Their comments came after multiple senators from Trump’s Republican Party called for a thorough probe into the killing, and for cooperation with local authorities.
“There must be a full joint federal and state investigation,” Senator Bill Cassidy of Louisiana said.
The Trump administration controversially excluded local investigators from a probe into Good’s killing.
Minnesota’s Democratic Governor Tim Walz posed a question directly to the president during a press briefing Sunday, asking: “What’s the plan, Donald Trump?“
“What do we need to do to get these federal agents out of our state?“
Thousands of federal immigration agents have been deployed to heavily Democratic Minneapolis for weeks, after conservative media reported on alleged fraud by Somali immigrants.
Trump has repeatedly amplified the racially tinged accusations, including on Sunday when he posted on his Truth Social platform: “Minnesota is a Criminal COVER UP of the massive Financial Fraud that has gone on!“
The city, known for its bitterly cold winters, has one of the country’s highest concentrations of Somali immigrants.

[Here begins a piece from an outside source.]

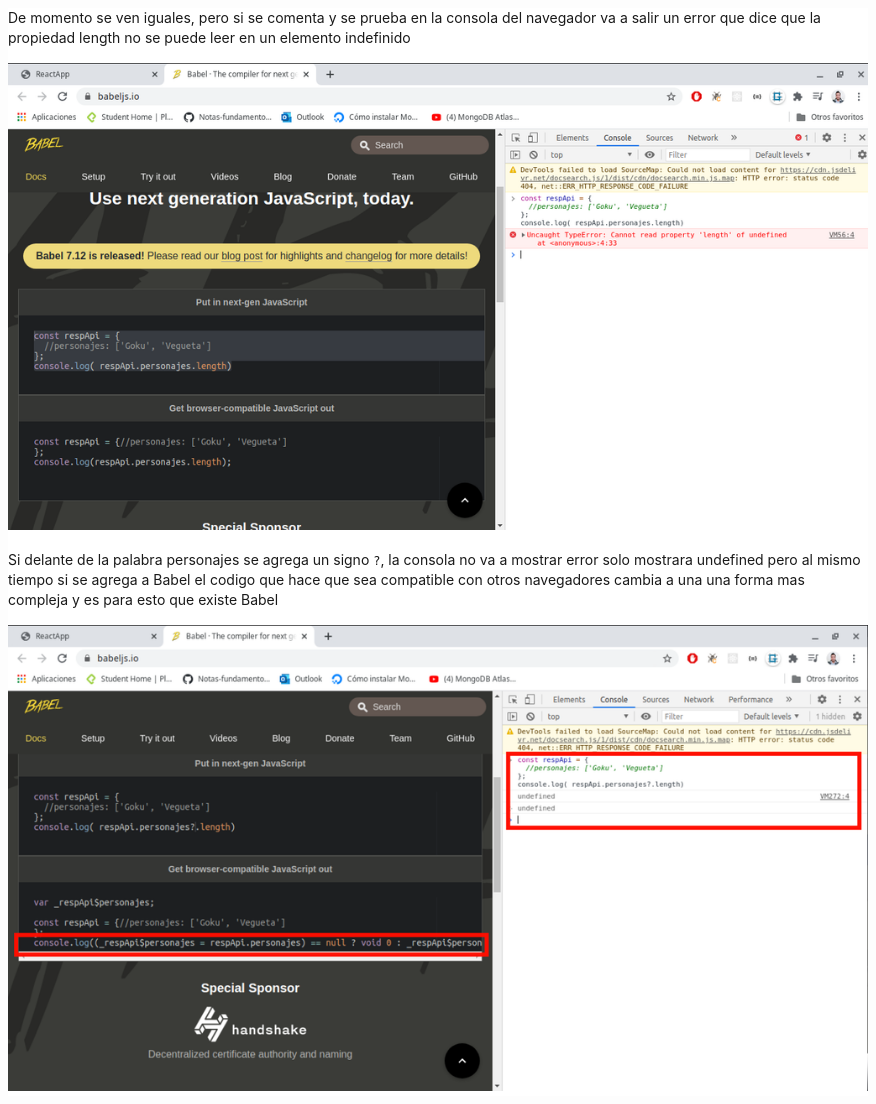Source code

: De momento se ven iguales, pero si se comenta y se prueba en la consola del navegador va a salir un error que dice que la propiedad length no se puede leer en un elemento indefinido

![assets-git/9.png](assets-git/9.png)

Si delante de la palabra personajes se agrega un signo `?`, la consola no va a mostrar error solo mostrara undefined pero al mismo tiempo si se agrega a Babel el codigo que hace que sea compatible con otros navegadores cambia a una una forma mas compleja y es para esto que existe Babel

![assets-git/10.png](assets-git/10.png)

Minnesota Attorney General Keith Ellison pushed back against Trump’s claim, telling reporters “it’s not about fraud, because if he sent people who understand forensic accounting, we’d be having a different conversation. But he’s sending armed masked men.”

Court order

Since “Operation Metro Surge” began, many residents have carried whistles to notify others of the presence of immigration agents, while sometimes violent skirmishes have broken out between the officers and protesters.
Local authorities have sued the federal government seeking a court order to suspend the operation, with a first hearing set for Monday.
Recent polling has shown voters increasingly upset with Trump’s domestic immigration operations, as videos of masked agents seizing people off sidewalks — including children — and dramatic stories of US citizens being detained proliferate.
Barack and Michelle Obama on Sunday forcefully condemned Pretti’s killing, saying in a statement it should be a “wake-up call” that core US values “are increasingly under assault.”
The former president and first lady blasted Trump and his government as seeming “eager to escalate the situation.”